Preimplantation genetic testing for monogenic disease (PGT-M)

This test analyses for any specific gene mutation that any of the parents are known to carry. A family history of genetic disorders in any of the parents can increase the possibility of a child being born with a genetic mutation. A disorder that involves a single specific gene is due to a mutation in the DNA sequence. This results in diseases like sickle cell disorders and cystic fibrosis. It can also cause an inherited genetic mutation like the ones that increase a woman’s risk of developing breast cancer (BRCA1 and BRCA2 mutations). Before the embryo may be put into the woman’s uterus, PGT-M testing concentrates on particular genetic abnormalities. Some of these disorders include:

• Muscular dystrophy
• Fragile-X syndrome
• Sickle cell anemia
• Huntington’s disease
• Tay-Sachs disease
• Cystic fibrosis
• BRCA1 and BRCA2 mutations

PGT for chromosome structural rearrangements (PGT-SR)

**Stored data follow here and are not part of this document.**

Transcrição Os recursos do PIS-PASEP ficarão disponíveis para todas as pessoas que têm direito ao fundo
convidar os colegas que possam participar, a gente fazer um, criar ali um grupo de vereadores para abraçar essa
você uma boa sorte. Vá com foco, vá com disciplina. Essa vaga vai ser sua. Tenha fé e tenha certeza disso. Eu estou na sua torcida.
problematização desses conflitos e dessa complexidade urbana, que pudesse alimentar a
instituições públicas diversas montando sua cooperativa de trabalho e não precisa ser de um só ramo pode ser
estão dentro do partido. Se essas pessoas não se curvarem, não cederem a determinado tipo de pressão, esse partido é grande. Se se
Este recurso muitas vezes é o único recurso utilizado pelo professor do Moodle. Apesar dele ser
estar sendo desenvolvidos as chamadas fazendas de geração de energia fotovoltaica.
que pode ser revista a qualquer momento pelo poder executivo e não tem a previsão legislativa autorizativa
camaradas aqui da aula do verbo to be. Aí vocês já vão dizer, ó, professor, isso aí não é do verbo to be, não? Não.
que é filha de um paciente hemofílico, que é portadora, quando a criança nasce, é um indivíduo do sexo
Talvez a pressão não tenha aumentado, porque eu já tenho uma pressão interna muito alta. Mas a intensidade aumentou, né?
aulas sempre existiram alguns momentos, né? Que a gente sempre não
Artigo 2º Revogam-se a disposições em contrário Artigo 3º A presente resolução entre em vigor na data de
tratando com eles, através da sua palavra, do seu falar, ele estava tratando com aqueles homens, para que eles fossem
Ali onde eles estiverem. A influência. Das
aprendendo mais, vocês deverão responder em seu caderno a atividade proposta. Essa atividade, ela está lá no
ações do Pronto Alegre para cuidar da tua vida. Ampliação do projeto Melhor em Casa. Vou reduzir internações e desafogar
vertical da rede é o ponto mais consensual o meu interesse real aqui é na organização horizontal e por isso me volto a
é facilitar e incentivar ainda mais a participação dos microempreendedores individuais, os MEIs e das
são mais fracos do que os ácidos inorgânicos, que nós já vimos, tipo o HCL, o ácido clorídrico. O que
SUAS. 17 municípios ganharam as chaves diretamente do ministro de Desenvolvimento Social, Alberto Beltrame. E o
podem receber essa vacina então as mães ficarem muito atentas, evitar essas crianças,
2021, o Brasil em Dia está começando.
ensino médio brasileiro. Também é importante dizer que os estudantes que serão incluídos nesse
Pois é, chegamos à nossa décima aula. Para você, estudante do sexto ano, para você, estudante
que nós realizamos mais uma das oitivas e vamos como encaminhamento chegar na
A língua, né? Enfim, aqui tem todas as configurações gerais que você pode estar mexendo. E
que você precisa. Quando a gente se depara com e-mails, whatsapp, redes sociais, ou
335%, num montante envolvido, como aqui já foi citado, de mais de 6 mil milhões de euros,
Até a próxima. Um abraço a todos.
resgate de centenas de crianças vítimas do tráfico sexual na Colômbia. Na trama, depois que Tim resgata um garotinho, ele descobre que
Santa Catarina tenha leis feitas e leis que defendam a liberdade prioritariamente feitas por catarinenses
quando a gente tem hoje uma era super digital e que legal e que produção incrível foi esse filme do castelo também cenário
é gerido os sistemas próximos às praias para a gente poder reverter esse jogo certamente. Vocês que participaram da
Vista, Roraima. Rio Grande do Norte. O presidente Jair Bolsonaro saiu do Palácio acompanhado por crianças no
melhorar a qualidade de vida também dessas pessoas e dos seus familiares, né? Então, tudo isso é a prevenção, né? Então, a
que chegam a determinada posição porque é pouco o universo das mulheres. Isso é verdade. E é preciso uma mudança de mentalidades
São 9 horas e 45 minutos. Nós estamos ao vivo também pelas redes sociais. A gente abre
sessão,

This test analyses embryos of couples that are known to have a chromosomal structure rearrangement like inversion or translocation. These couples are more at risk for producing embryos that do not have the correct amount of chromosomal material. Additionally, live births from damaged embryos are less likely. Couples with these problems often have repeated miscarriages. The disorders tested for include:

• Robertsonian translocations
• Nonreciprocal translocations
• Reciprocal translocations

How are these tests performed on embryos during IVF?

The first step to the testing is an embryo biopsy and the second step is analysis of the biopsy by a lab to conduct genetic testing on the DNA. These two steps are generally similar in all three types of preimplantation genetic testing. The embryo biopsied in both of these tests is in the blastocyst stage of development (day 5 or 6 of embryo culture). The blastocyst at this stage contains two types of cells, the inner cell mass (ICM) and the trophectoderm epithelial cells (TE). While the former goes on to form the baby, the latter allows the development of the placenta. 

The biopsy removes 3-10 cells from the trophectoderm epithelial cells for laboratory testing for genetic disorders. The cells of the ICM are not disturbed. The results of the test are usually available within 7-10 days following the biopsy. The blastocyst is frozen immediately following its biopsy to wait for the results of the testing. It is then thawed and transferred into the woman following a positive result in a subsequent cycle.